Nothing but the lines from the start of the records through the line that contains "333 24 5.20" is to be copied, and each is to be copied exactly.

Start of Block

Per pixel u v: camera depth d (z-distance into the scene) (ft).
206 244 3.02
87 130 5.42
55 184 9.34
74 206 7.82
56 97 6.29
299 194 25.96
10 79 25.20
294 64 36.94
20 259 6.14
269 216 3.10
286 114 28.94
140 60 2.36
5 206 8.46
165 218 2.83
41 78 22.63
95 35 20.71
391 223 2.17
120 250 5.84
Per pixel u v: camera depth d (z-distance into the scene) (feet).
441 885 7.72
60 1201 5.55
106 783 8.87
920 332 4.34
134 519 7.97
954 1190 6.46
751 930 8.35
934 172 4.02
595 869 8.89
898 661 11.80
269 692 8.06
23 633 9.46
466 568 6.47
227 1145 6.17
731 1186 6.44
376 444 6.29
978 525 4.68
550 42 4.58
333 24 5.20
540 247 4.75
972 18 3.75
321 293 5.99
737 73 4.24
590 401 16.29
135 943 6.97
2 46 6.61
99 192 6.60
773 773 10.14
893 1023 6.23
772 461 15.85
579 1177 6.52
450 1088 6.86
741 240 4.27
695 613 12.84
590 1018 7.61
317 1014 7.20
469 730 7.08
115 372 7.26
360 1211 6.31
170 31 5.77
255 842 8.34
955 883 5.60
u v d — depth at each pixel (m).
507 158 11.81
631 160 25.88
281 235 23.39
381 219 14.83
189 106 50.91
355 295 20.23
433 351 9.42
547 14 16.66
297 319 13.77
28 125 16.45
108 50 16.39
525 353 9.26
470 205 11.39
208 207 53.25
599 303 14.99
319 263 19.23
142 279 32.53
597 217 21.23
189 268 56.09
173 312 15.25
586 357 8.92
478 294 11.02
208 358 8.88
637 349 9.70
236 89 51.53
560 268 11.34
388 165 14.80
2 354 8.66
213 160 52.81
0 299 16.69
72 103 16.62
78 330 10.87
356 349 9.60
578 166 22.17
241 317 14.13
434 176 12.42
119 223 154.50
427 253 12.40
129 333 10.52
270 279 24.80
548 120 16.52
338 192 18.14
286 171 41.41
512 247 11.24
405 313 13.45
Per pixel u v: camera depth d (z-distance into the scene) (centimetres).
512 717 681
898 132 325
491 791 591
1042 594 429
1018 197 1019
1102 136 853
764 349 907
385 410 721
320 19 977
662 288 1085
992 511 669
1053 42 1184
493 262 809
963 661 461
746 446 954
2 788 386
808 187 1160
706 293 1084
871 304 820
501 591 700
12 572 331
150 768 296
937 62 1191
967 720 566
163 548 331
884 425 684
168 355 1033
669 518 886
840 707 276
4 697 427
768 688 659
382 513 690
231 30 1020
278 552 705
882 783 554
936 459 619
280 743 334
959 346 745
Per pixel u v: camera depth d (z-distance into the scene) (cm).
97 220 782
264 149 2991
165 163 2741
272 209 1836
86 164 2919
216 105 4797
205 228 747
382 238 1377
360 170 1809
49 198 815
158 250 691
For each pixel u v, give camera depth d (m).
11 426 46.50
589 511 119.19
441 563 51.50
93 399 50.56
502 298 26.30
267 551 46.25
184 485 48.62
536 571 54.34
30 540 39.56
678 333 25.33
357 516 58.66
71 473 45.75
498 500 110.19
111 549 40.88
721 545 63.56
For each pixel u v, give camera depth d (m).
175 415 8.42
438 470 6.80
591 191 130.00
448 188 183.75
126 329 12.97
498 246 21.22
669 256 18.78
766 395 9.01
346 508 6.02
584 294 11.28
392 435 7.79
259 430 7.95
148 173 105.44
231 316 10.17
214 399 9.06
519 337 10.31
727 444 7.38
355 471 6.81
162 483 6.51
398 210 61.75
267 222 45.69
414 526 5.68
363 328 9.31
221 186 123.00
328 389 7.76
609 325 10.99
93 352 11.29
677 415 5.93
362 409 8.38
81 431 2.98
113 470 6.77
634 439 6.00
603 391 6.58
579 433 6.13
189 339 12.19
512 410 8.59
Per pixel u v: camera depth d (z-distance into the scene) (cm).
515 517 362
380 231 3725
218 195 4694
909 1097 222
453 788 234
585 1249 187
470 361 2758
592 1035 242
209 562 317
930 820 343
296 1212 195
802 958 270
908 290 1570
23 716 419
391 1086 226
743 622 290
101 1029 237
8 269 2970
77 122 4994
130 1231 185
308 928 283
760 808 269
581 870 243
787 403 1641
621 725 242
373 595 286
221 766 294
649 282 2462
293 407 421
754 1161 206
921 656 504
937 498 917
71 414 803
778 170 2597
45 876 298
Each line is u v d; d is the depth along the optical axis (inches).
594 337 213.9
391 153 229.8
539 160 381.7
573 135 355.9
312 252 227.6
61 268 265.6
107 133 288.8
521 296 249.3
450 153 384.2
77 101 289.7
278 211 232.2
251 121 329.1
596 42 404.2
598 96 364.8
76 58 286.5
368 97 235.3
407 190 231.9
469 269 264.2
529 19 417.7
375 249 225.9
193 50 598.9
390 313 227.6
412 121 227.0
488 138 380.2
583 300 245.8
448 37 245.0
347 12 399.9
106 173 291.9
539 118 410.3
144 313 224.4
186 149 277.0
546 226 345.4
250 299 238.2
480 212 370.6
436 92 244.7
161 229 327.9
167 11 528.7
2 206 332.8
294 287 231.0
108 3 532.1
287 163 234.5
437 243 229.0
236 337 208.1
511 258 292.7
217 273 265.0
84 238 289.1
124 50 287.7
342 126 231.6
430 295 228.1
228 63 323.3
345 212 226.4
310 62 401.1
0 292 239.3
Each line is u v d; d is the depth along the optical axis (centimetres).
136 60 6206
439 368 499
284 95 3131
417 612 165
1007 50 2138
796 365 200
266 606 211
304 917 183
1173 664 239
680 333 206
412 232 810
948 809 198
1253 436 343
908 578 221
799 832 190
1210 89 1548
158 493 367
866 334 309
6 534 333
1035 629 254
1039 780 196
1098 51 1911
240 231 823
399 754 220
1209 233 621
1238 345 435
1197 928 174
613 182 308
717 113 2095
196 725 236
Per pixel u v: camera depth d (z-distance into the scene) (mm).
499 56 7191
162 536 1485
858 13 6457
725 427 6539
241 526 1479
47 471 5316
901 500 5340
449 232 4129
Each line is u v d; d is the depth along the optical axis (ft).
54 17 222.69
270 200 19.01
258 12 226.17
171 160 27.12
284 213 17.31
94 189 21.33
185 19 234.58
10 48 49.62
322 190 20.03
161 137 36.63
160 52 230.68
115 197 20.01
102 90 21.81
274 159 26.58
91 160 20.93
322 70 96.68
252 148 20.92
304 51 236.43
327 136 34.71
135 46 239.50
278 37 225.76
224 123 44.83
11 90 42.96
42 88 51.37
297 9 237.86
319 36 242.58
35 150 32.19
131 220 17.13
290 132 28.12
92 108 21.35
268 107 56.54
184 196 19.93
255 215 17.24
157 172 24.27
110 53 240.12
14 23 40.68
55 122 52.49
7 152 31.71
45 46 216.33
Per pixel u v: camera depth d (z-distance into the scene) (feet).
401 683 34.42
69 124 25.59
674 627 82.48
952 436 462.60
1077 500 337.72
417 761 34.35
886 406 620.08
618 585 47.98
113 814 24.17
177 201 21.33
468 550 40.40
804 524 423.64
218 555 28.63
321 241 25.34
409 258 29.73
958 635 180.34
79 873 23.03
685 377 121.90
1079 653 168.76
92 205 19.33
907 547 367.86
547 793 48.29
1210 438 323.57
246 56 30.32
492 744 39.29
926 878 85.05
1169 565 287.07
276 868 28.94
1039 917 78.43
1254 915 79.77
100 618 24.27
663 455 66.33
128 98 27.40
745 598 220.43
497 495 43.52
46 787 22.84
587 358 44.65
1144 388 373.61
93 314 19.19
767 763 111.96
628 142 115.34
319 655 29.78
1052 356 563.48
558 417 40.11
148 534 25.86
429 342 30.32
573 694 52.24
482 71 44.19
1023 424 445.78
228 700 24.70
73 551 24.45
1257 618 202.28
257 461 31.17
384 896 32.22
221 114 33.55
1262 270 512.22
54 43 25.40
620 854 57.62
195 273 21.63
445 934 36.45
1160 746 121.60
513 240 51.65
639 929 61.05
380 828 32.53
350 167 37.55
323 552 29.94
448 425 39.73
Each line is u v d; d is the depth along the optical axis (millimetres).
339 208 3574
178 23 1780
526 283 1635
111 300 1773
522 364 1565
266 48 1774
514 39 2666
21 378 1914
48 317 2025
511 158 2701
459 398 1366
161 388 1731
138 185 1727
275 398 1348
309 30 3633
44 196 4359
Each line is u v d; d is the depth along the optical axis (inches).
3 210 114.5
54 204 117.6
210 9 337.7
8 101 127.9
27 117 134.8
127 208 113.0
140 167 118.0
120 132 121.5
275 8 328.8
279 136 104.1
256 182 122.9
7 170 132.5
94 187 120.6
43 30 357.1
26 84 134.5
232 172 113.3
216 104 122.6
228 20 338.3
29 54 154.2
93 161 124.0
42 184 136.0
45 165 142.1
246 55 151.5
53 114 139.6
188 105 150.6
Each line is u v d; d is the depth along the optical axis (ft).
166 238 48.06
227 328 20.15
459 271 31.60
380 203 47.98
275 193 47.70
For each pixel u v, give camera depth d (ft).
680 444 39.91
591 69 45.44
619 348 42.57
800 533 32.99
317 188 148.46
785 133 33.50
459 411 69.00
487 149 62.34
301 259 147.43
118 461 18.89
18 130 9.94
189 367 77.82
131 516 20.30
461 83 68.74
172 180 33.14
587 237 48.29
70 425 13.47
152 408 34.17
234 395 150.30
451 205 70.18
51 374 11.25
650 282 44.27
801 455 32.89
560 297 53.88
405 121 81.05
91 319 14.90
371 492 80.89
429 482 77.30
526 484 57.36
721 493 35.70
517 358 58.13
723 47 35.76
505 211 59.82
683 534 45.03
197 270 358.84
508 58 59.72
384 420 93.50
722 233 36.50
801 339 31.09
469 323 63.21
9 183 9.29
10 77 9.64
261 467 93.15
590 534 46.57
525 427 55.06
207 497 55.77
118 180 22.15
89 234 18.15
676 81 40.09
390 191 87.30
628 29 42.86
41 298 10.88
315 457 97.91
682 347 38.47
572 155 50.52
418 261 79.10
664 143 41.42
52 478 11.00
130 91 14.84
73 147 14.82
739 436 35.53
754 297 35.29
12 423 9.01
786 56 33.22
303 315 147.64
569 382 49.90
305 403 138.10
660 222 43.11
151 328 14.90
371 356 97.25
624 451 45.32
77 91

End of Block

Task solution »
Per pixel u v: camera depth d (z-distance into the scene) (ft).
206 244 3.02
87 130 5.42
55 184 9.34
74 206 7.82
56 97 6.29
299 194 25.96
10 79 25.20
294 64 36.94
20 259 6.14
269 216 3.10
286 114 28.94
140 60 2.36
5 206 8.46
165 218 2.83
41 78 22.63
95 35 20.71
391 223 2.17
120 250 5.84
Per pixel u v: camera depth d (z-distance into the scene) (feet).
441 885 7.72
60 1201 5.55
106 783 8.87
920 332 4.34
134 519 7.97
954 1190 6.46
751 930 8.35
934 172 4.02
595 869 8.89
898 661 11.80
269 692 8.06
23 633 9.46
466 568 6.47
227 1145 6.17
731 1186 6.44
376 444 6.29
978 525 4.68
550 42 4.58
333 24 5.20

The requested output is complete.